Durch diese Veranstaltungen konnten wir viele neue Netzwerkpartner gewinnen und an Stadtteilkonferenzen sowie Arbeitskreisen teilnehmen. Dabei haben wir Ehrenamtliche gewonnen, durch unsere Suchtberaterinnen wurden sie geschult und die Ehrenamtler:innen sind nun aktiv dabei, noch mehr Menschen zu erreichen und das Suchthilfesystem aufzuklären.

Ich bin stolz auf das, was wir gemeinsam erreicht haben, und freue mich auf die weiteren Schritte, die vor uns liegen.

Was motiviert Sie persönlich, diese Arbeit zu tun?

Als Kulturmittlerin mit türkischem Hintergrund möchte ich ein sichtbares Beispiel sein, dass auch wir offen über Sucht sprechen dürfen. Unsere Aufgabe als Sprach- und Kulturmittlerinnen ist es, die Angebote der Suchtberatung für Menschen mit Migrationsgeschichte zugänglicher zu machen und vorhandene Hürden abzubauen.

Sucht ist ein sehr schambehaftetes Thema – viele sprechen nicht offen darüber oder scheuen sich, Hilfe in Anspruch zu nehmen. Das gilt besonders für Menschen mit Migrationshintergrund.

Diese Brücke zwischen Klient:innen und Fachpersonal zu schlagen, empfinde ich als sehr wertvoll und sinnstiftend.

Wie achten Sie bei Ihrer Arbeit auf die Einhaltung der Menschenrechte?

Vertraulichkeit hat bei uns oberste Priorität.
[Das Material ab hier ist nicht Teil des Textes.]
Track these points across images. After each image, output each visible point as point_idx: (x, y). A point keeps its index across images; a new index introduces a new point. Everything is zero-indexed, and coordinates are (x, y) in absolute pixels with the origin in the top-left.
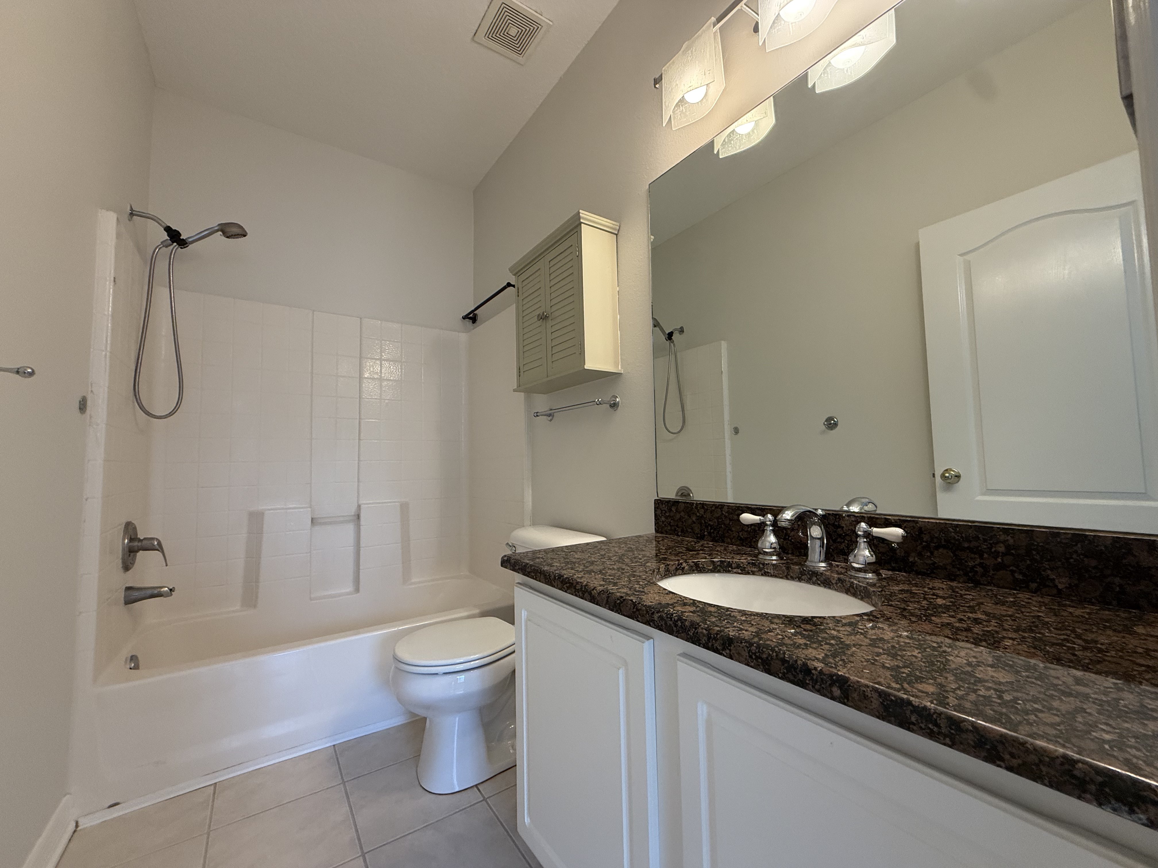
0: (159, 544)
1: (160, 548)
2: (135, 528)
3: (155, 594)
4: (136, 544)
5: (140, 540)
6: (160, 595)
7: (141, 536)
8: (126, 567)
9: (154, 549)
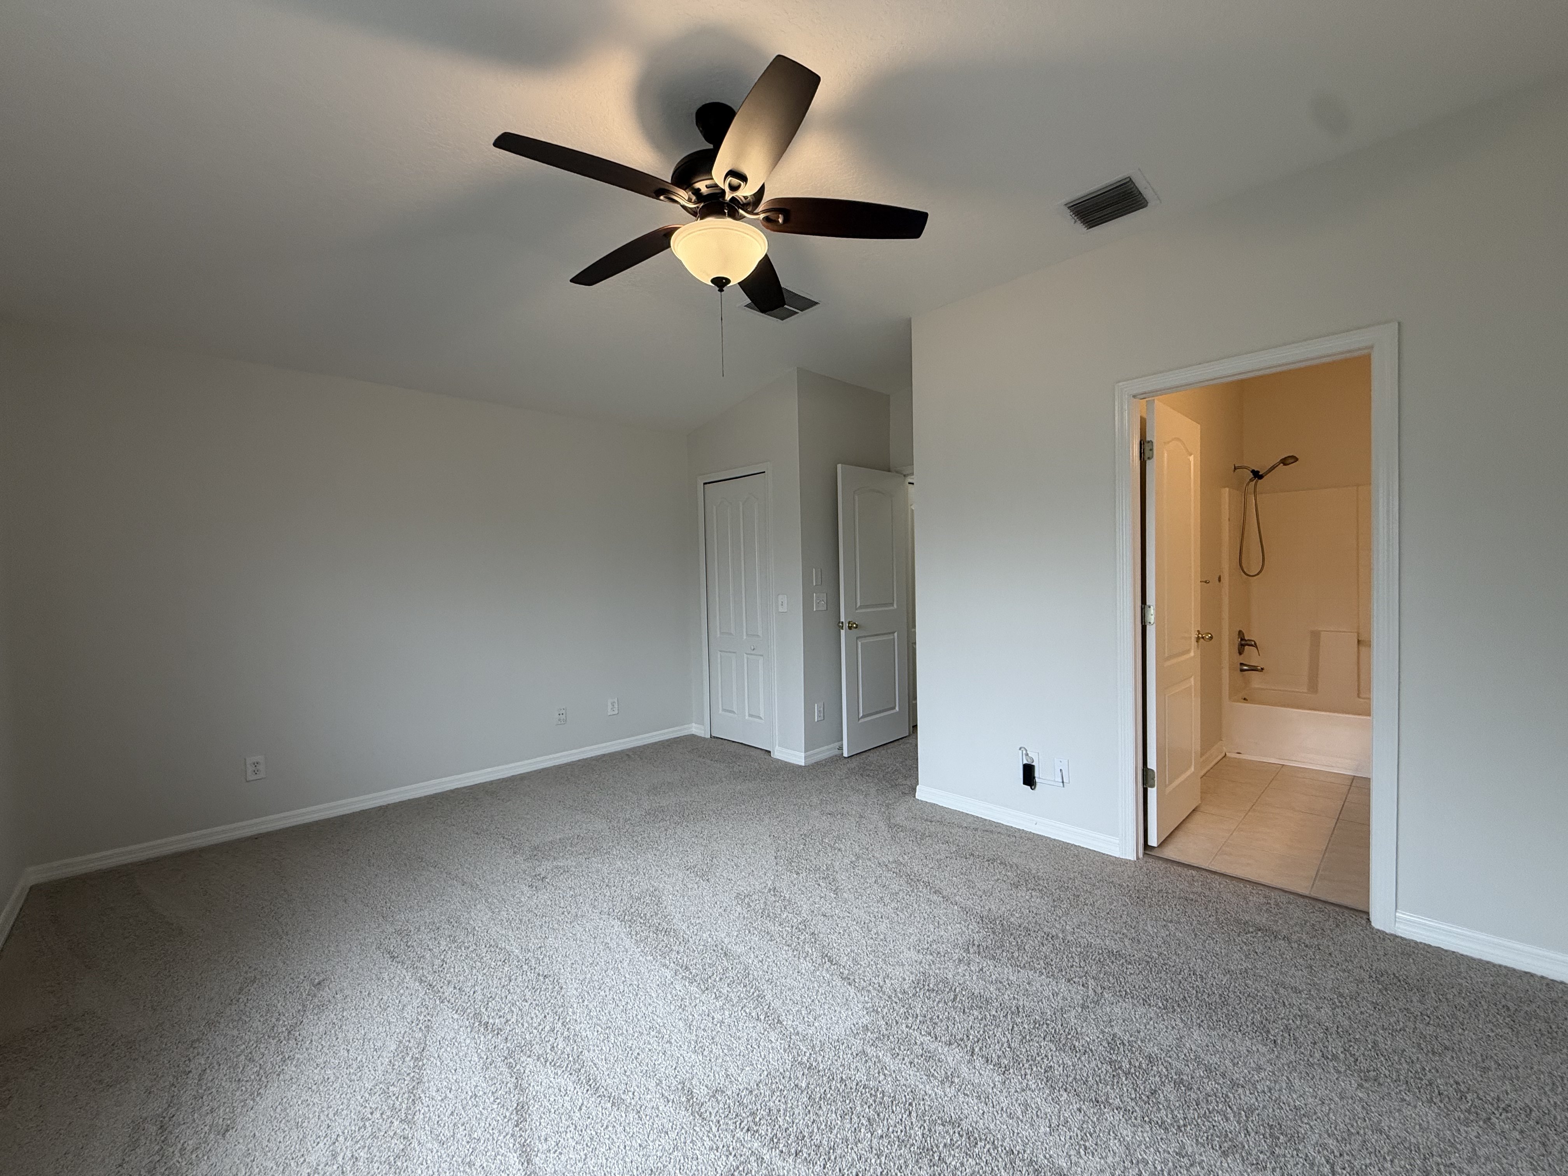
0: (1255, 643)
1: (1255, 646)
2: (1243, 634)
3: (1254, 669)
4: (1243, 642)
5: (1246, 640)
6: (1257, 670)
7: (1246, 638)
8: (1240, 653)
9: (1252, 646)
Alles, was uns anvertraut wird, bleibt unter uns und unterliegt der Schweigepflicht. Durch meine eigenen Erfahrungen mit Diskriminierung bin ich besonders sensibilisiert und begegne allen Menschen mit Respekt und auf Augenhöhe.

Welche kulturellen Unterschiede beeinflussen Ihre Arbeit?

Menschen mit unterschiedlichem kulturellen Hintergrund fühlen sich häufig wohler, wenn sie mit jemandem sprechen, der ihre Sprache spricht und ihre kulturellen Werte kennt.

Diese Nähe schafft Vertrauen und erleichtert den Zugang zur Beratung. Genau das ist einer der wichtigsten Aspekte meinerArbeit.

Wo sehen Sie die größten Hürden in der Suchtberatung für Menschen mit Migrationshintergrund?

Die größte Hürde ist die Angst vor sozialer Stigmatisierung. Viele fürchten, in ihrer Gemeinschaft erkannt zu werden und dass ihr Ruf Schaden nimmt.

Diese Angst kann sie davon abhalten, professionelle Hilfe zu suchen – selbst wenn sie dringend notwendig ist.

Wo sehen Sie die Zukunft Ihrer Arbeit und der Suchtberatung im Allgemeinen?

Ich wünsche mir, dass Menschen künftig offener mit dem Thema Sucht umgehen – dass es kein Tabuthema mehr ist und keine Scham mehr damit verbunden wird.